▶ _YOUR GOAL_: For every line that contains the string "todos", pull that line out of the material below.

*** DATA SECTION ***

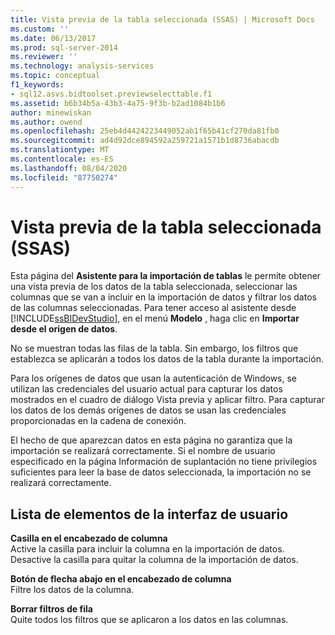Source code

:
 ```yaml
---
title: Vista previa de la tabla seleccionada (SSAS) | Microsoft Docs
ms.custom: ''
ms.date: 06/13/2017
ms.prod: sql-server-2014
ms.reviewer: ''
ms.technology: analysis-services
ms.topic: conceptual
f1_keywords:
- sql12.asvs.bidtoolset.previewselecttable.f1
ms.assetid: b6b34b5a-43b3-4a75-9f3b-b2ad1084b1b6
author: minewiskan
ms.author: owend
ms.openlocfilehash: 25eb4d4424223449052ab1f65b41cf270da81fb0
ms.sourcegitcommit: ad4d92dce894592a259721a1571b1d8736abacdb
ms.translationtype: MT
ms.contentlocale: es-ES
ms.lasthandoff: 08/04/2020
ms.locfileid: "87750274"
---
```

# <a name="preview-selected-table-ssas"></a>Vista previa de la tabla seleccionada (SSAS)
  Esta página del **Asistente para la importación de tablas** le permite obtener una vista previa de los datos de la tabla seleccionada, seleccionar las columnas que se van a incluir en la importación de datos y filtrar los datos de las columnas seleccionadas. Para tener acceso al asistente desde [!INCLUDE[ssBIDevStudio](../includes/ssbidevstudio-md.md)], en el menú **Modelo** , haga clic en **Importar desde el origen de datos**.  
  
 No se muestran todas las filas de la tabla. Sin embargo, los filtros que establezca se aplicarán a todos los datos de la tabla durante la importación.  
  
 Para los orígenes de datos que usan la autenticación de Windows, se utilizan las credenciales del usuario actual para capturar los datos mostrados en el cuadro de diálogo Vista previa y aplicar filtro. Para capturar los datos de los demás orígenes de datos se usan las credenciales proporcionadas en la cadena de conexión.  
  
 El hecho de que aparezcan datos en esta página no garantiza que la importación se realizará correctamente. Si el nombre de usuario especificado en la página Información de suplantación no tiene privilegios suficientes para leer la base de datos seleccionada, la importación no se realizará correctamente.  
  
## <a name="ui-element-list"></a>Lista de elementos de la interfaz de usuario  
 **Casilla en el encabezado de columna**  
 Active la casilla para incluir la columna en la importación de datos. Desactive la casilla para quitar la columna de la importación de datos.  
  
 **Botón de flecha abajo en el encabezado de columna**  
 Filtre los datos de la columna.  
  
 **Borrar filtros de fila**  
 Quite todos los filtros que se aplicaron a los datos en las columnas.  
  
  

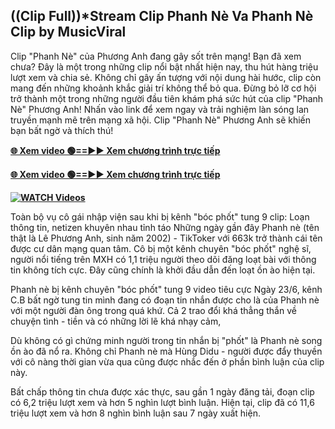 ## ((Clip Full))*Stream Clip Phanh Nè Va Phanh Nè Clip by MusicViral

Clip "Phanh Nè" của Phương Anh đang gây sốt trên mạng! Bạn đã xem chưa? Đây là một trong những clip nổi bật nhất hiện nay, thu hút hàng triệu lượt xem và chia sẻ. Không chỉ gây ấn tượng với nội dung hài hước, clip còn mang đến những khoảnh khắc giải trí không thể bỏ qua. Đừng bỏ lỡ cơ hội trở thành một trong những người đầu tiên khám phá sức hút của clip "Phanh Nè" Phương Anh! Nhấn vào link để xem ngay và trải nghiệm làn sóng lan truyền mạnh mẽ trên mạng xã hội. Clip "Phanh Nè" Phương Anh sẽ khiến bạn bất ngờ và thích thú!


**[🌐 Xem video 🟢==►► Xem chương trình trực tiếp](https://ultra-bulletin.blogspot.com/p/ultra-bulletin-26.html)**

**[🌐 Xem video 🟢==►► Xem chương trình trực tiếp](https://ultra-bulletin.blogspot.com/p/ultra-bulletin-26.html)**

**[![WATCH Videos](https://i.imgur.com/dJHk4Zq.gif)](https://ultra-bulletin.blogspot.com/p/ultra-bulletin-26.html)**


Toàn bộ vụ cô gái nhập viện sau khi bị kênh "bóc phốt" tung 9 clip: Loạn thông tin, netizen khuyên nhau tỉnh táo Những ngày gần đây Phanh nè (tên thật là Lê Phương Anh, sinh năm 2002) - TikToker với 663k trở thành cái tên được cư dân mạng quan tâm. Cô bị một kênh chuyên "bóc phốt" nghệ sĩ, người nổi tiếng trên MXH có 1,1 triệu người theo dõi đăng loạt bài với thông tin không tích cực. Đây cũng chính là khởi đầu dẫn đến loạt ồn ào hiện tại.

Phanh nè bị kênh chuyên "bóc phốt" tung 9 video tiêu cực
Ngày 23/6, kênh C.B bất ngờ tung tin mình đang có đoạn tin nhắn được cho là của Phanh nè với một người đàn ông trong quá khứ. Cả 2 trao đổi khá thẳng thắn về chuyện tình - tiền và có những lời lẽ khá nhạy cảm,

Dù không có gì chứng minh người trong tin nhắn bị "phốt" là Phanh nè song ồn ào đã nổ ra. Không chỉ Phanh nè mà Hùng Didu - người được đẩy thuyền với cô nàng thời gian vừa qua cũng được nhắc đến ở phần bình luận của clip này.

Bất chấp thông tin chưa được xác thực, sau gần 1 ngày đăng tải, đoạn clip có 6,2 triệu lượt xem và hơn 5 nghìn lượt bình luận. Hiện tại, clip đã có 11,6 triệu lượt xem và hơn 8 nghìn bình luận sau 7 ngày xuất hiện.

*** End of DATA SECTION ***

▶ _ANSWER BOX_:
 No se muestran todas las filas de la tabla. Sin embargo, los filtros que establezca se aplicarán a todos los datos de la tabla durante la importación.  
 Quite todos los filtros que se aplicaron a los datos en las columnas.  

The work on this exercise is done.